Delaware makes accountability to a third party standard optional and allows a benefit corporation to use a third-party standard in connection with and/or attain a periodic third-party certification addressing the corporation’s promotion of the public benefit(s) identified in the charter and/or the best interests of those materially affected by the corporation’s conduct. In addition, Delaware’s law does not impose any independence requirement for such third party standard. Delaware intended to provide a measure of accountability by requiring directors to consider the interests of those materially affected by the corporation’s conduct.
With respect to the transparency requirement, Delaware requires its public benefit corporations to provide a benefit report to its stockholders biannually. The statute permits a public benefit corporation to also provide the benefit report to the public and report to its stockholders more frequently than biannually.

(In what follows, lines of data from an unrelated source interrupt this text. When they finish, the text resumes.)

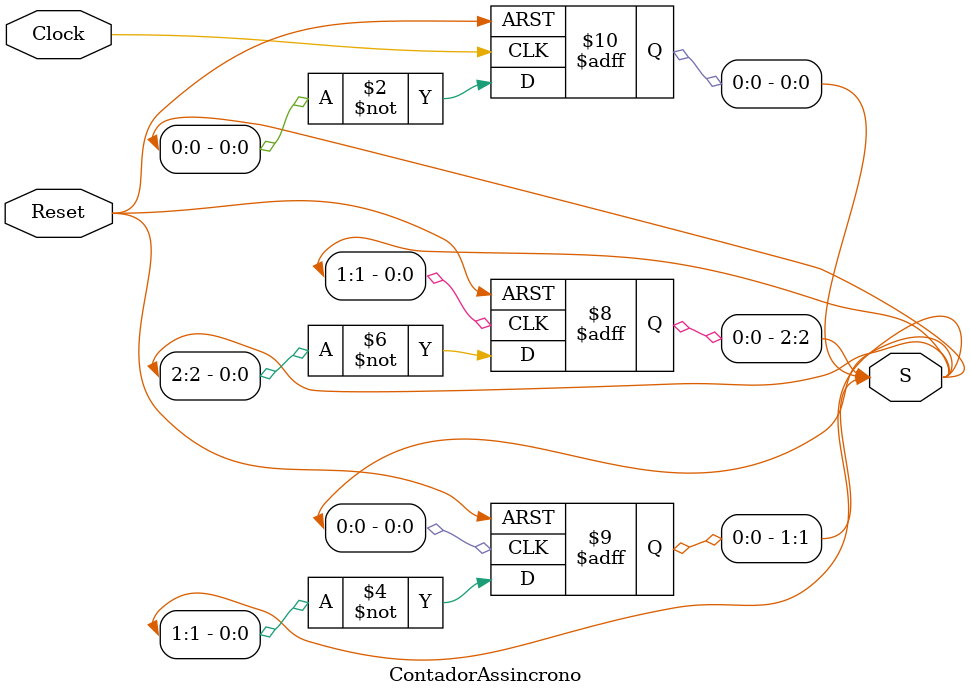
<source format=v>
module ContadorAssincrono(Clock, Reset, S);
	input wire Clock, Reset;
	output reg [2:0] S;
	
	initial begin
		S = 3'b000;
	end
	
	always @(negedge Clock or posedge Reset) begin
		if(Reset)
			S[0] = 0;
		else
			S[0] <= ~S[0];
	end
	always @(negedge S[0] or posedge Reset) begin
		if(Reset)
			S[1] = 0;
		else
			S[1] <= ~S[1];
	end
	always @(negedge S[1] or posedge Reset) begin
		if(Reset)
			S[2] = 0;
		else
			S[2] <= ~S[2];
	end
	
endmodule

</source>
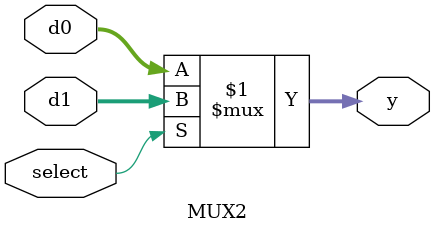
<source format=sv>

module MUX2 (
    input  logic [6:0] d0,      // First 7-bit input (selected when select=0)
    input  logic [6:0] d1,      // Second 7-bit input (selected when select=1)
    input  logic       select,  // Select signal (0=d0, 1=d1)
    output logic [6:0] y        // 7-bit output
);

  // 2-to-1 multiplexer: selects d1 when select=1, otherwise selects d0
  assign y = select ? d1 : d0; 
endmodule

</source>
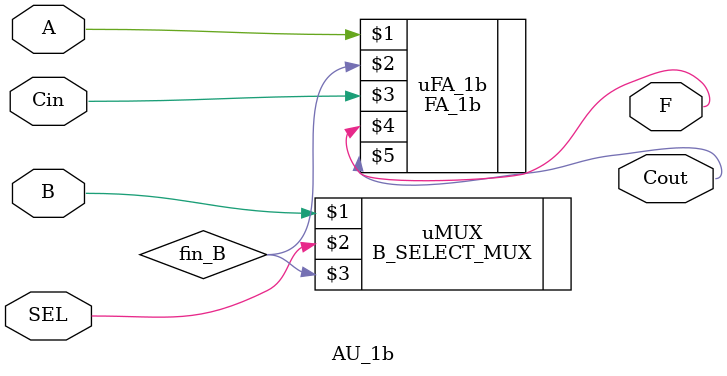
<source format=v>
module AU_1b(A, B, Cin, SEL, F, Cout);
	
	input A, B;
	input Cin;
	input SEL;
	output F;
	output Cout;

	wire fin_B;

	B_SELECT_MUX uMUX(B, SEL, fin_B);
	FA_1b uFA_1b(A, fin_B, Cin, F, Cout);


endmodule

	

	

</source>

How to Conform a Delaware Benefit Corporation to the Model Legislation
Some of your socially and environmentally oriented clients may perceive that the lack of an express enterprise-wide commitment to have a purpose to create general public benefit makes the Delaware public benefit corporation vulnerable to so-called “greenwashing.” Because the term “benefit corporation” connotes a commitment to have a material positive effect on society and the environment, some of these clients worry that Delaware public benefit corporations can take advantage of that connotation without making an express commitment. Their concern is that a Delaware public benefit corporation could “greenwash” by adopting a narrow specific public benefit of a charitable nature such as providing a public playground at its headquarters while marketing itself as a responsible and sustainable business.
You can match these clients with a benefit corporation law that is aligned with their values by incorporating them in states that conform to the model legislation or by crafting their Delaware public benefit corporation to conform to the model statute. To add a purpose of providing general public benefit, for example, you can define the statute’s precatory statement to operate in a responsible and sustainable manner in the charter to mean providing a material positive impact on society and the environment from the corporation’s operations taken as a whole. To conform to the accountability requirement of the model legislation, you can include a charter provision that requires the creation of general public benefit and the chosen specific public benefit to be measured against a third party standard that meets the independence requirements of, for example, Section 14601(g) of the California General Corporation Law. To conform to the transparency requirement, you can include a charter provision that requires the annual provision of a benefit report to stockholders and the public.
Now that you understand its basics tenets—general public purpose, accountability, transparency, and extension of fiduciary duties to all of the corporation’s stakeholders—you are ready to advise the growing number of businesses that are as committed to having a material positive impact on society and the environment as they are to maximizing stockholder welfare.